Priority ordering in ip rules. Getting the priority numbers right took iteration. The internal bypass rules must come before everything (priority 49–56). WAN-exempt must come before source-based VPN rules (9983 vs 9984–9987). Intent fwmark rules come last (9990–9992). Getting this wrong doesn't cause obvious errors — it causes wrong routing, which is much harder to spot.
Counters for debugging. Every nftables rule in the intent chain has a named counter. When something isn't routing correctly, the first thing I check is nft list chain inet fw4 pbr_intent_prerouting — the counter names show exactly which rule matched for a given interface. If intent_uk_eth0_20 is incrementing but the traffic isn't reaching the VPN, the problem is downstream (ip rule or routing table). If it's not incrementing, the problem is upstream (dnsmasq didn't populate the set, or the DNS query didn't match). Named counters turn a black-box routing problem into a traceable pipeline.

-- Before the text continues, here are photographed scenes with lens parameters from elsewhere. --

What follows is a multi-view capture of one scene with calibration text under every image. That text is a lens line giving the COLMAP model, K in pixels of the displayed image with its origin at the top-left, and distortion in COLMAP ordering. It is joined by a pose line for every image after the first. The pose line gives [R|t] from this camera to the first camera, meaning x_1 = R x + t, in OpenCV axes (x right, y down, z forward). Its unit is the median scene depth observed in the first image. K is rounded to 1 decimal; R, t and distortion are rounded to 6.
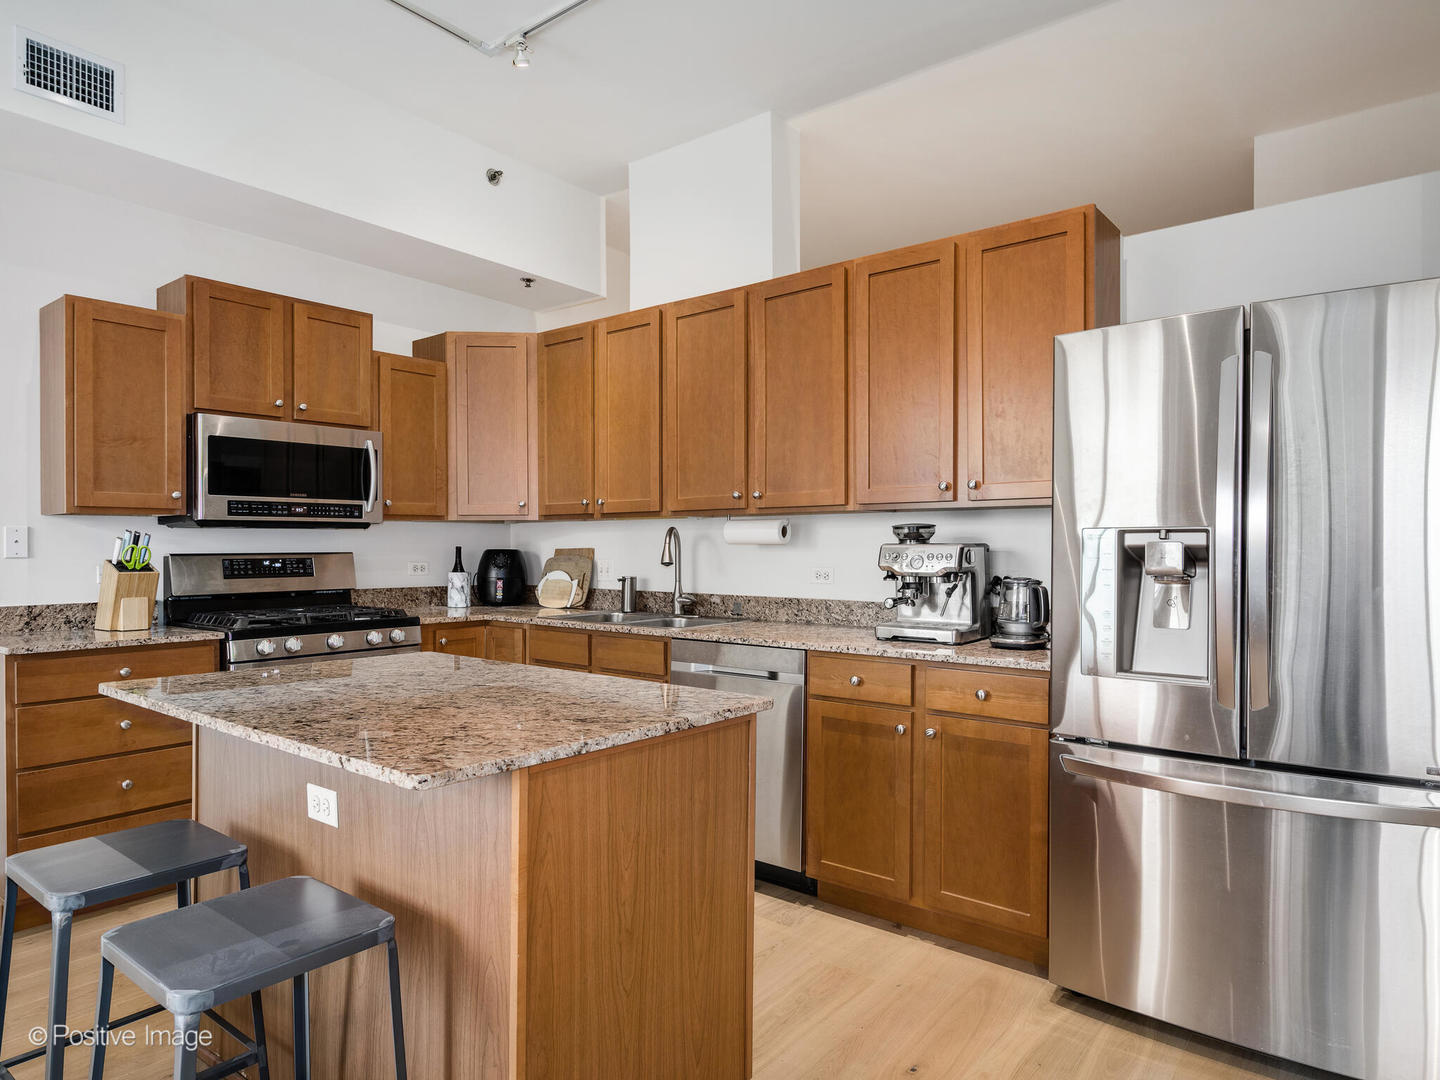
lens RADIAL K [[887.4, 0, 719.2], [0, 887.4, 552.6], [0, 0, 1]] dist [0.000875, -0.000799]
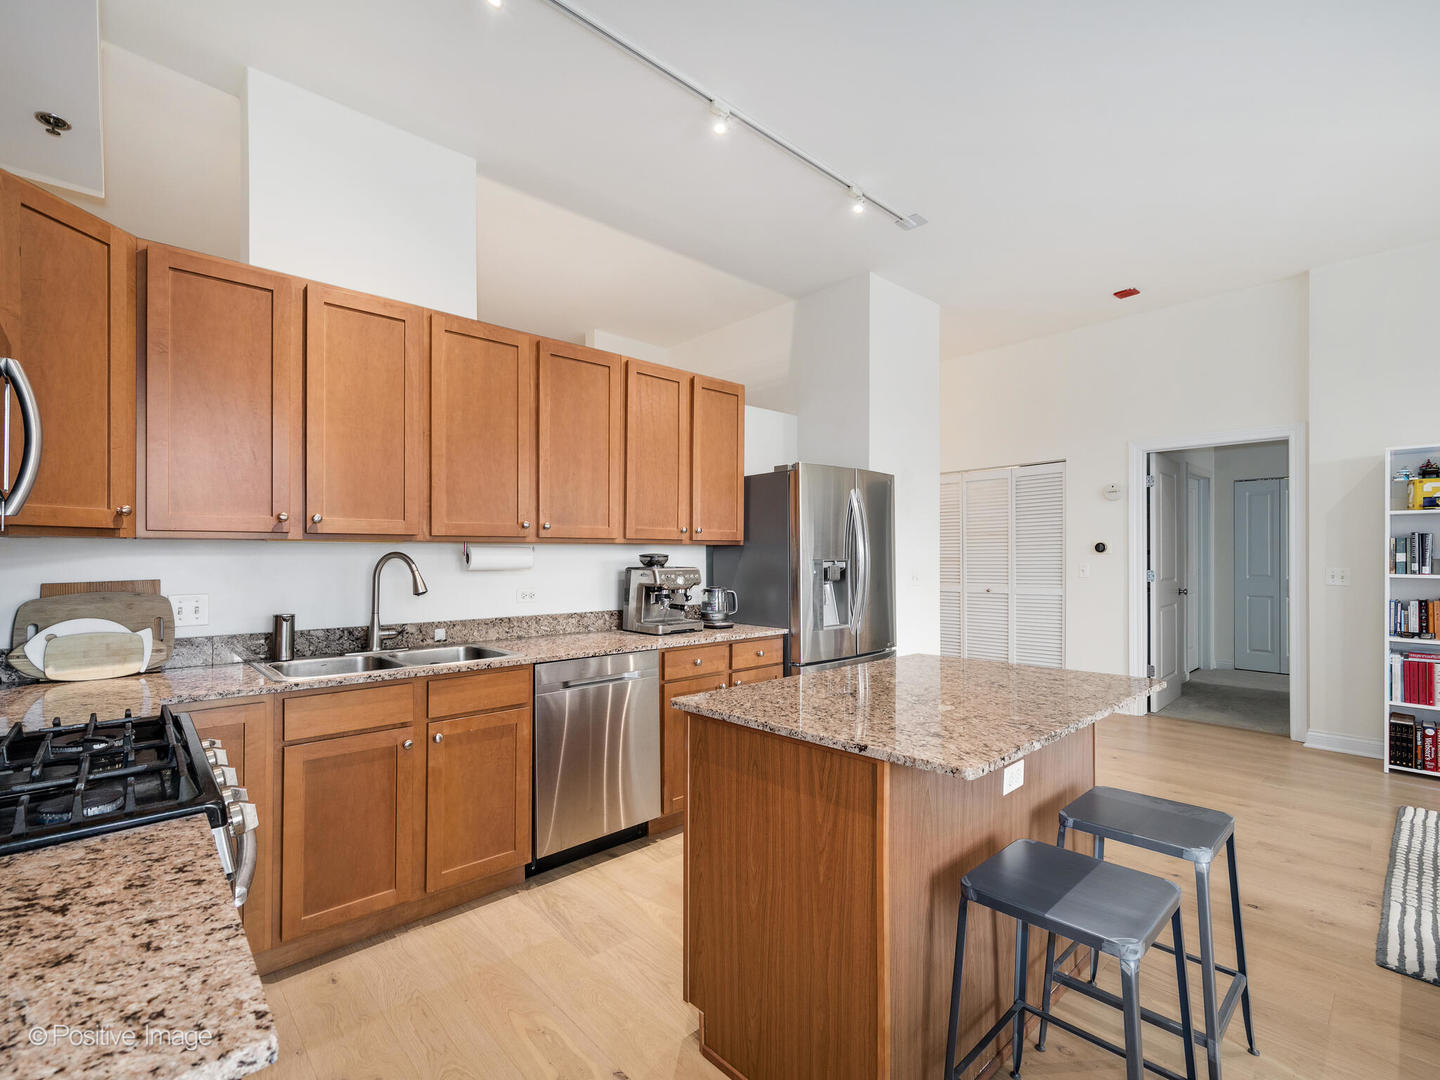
lens RADIAL K [[655.9, 0, 729.9], [0, 655.9, 551.2], [0, 0, 1]] dist [-0.001015, -0.001808]
pose [[0.145906, 0.004075, 0.989290, -0.762195], [0.007839, 0.999955, -0.005275, -0.027625], [-0.989267, 0.008525, 0.145868, 0.667787]]
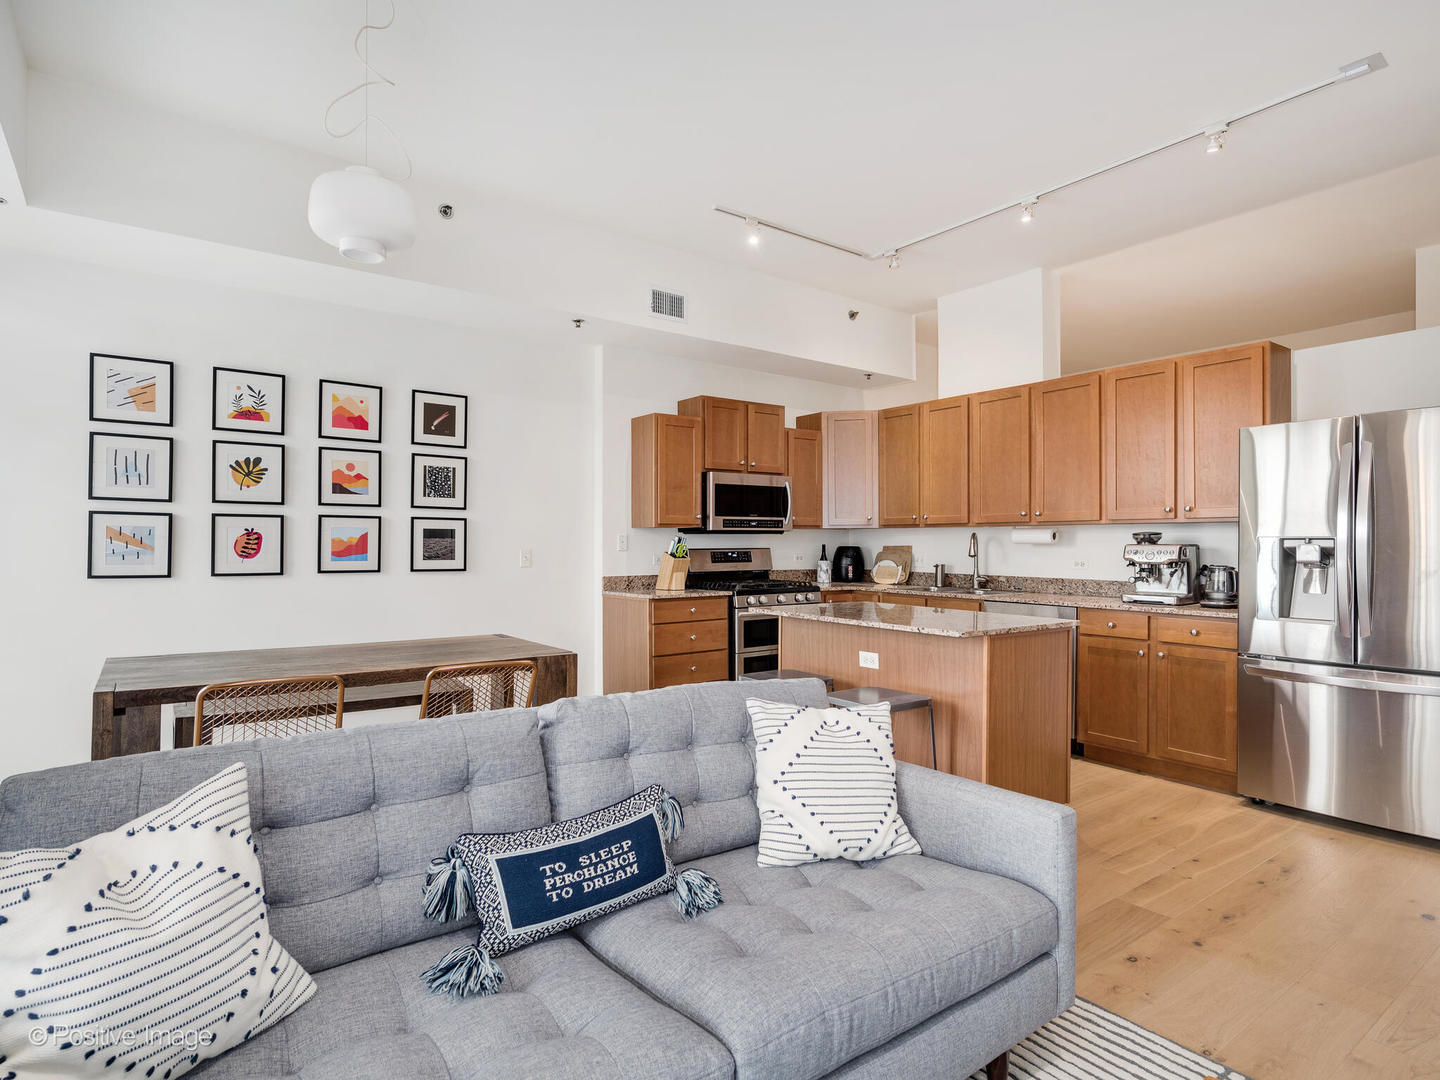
lens RADIAL K [[791.1, 0, 709.3], [0, 791.1, 539.0], [0, 0, 1]] dist [0.001013, 0.000848]
pose [[0.965572, 0.000451, -0.260135, -0.164661], [-0.003028, 0.999950, -0.009503, -0.003275], [0.260118, 0.009963, 0.965525, -0.563051]]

WAN-exempt needs a non-zero mark. This is subtle. Initially I used mark 0x0 for WAN-exempt traffic, reasoning that "unmarked = direct" made sense. But unmarked traffic from a VPN VLAN still matches the source-based ip rule and gets routed through VPN. The fix was giving WAN-exempt its own mark (0xFE) and a dedicated ip rule at a higher priority. Non-zero marks are the only way to pre-empt source-based rules.
The full system — VLANs, WireGuard tunnels, DNS-based intent routing, and template-driven config — runs on a single OpenWRT LXC consuming around 128MB of RAM. Every config file is generated from two YAML files and a set of Jinja2 templates. The CI/CD pipeline renders, deploys, and applies changes on every push. Adding a domain to a VPN tunnel is genuinely a one-line YAML change followed by git push.
If you're running a homelab and haven't segmented your network yet, VLANs are the single highest-value change you can make. And if you've already got VLANs but want per-domain routing control without client-side configuration, DNS-based policy routing is worth the setup time.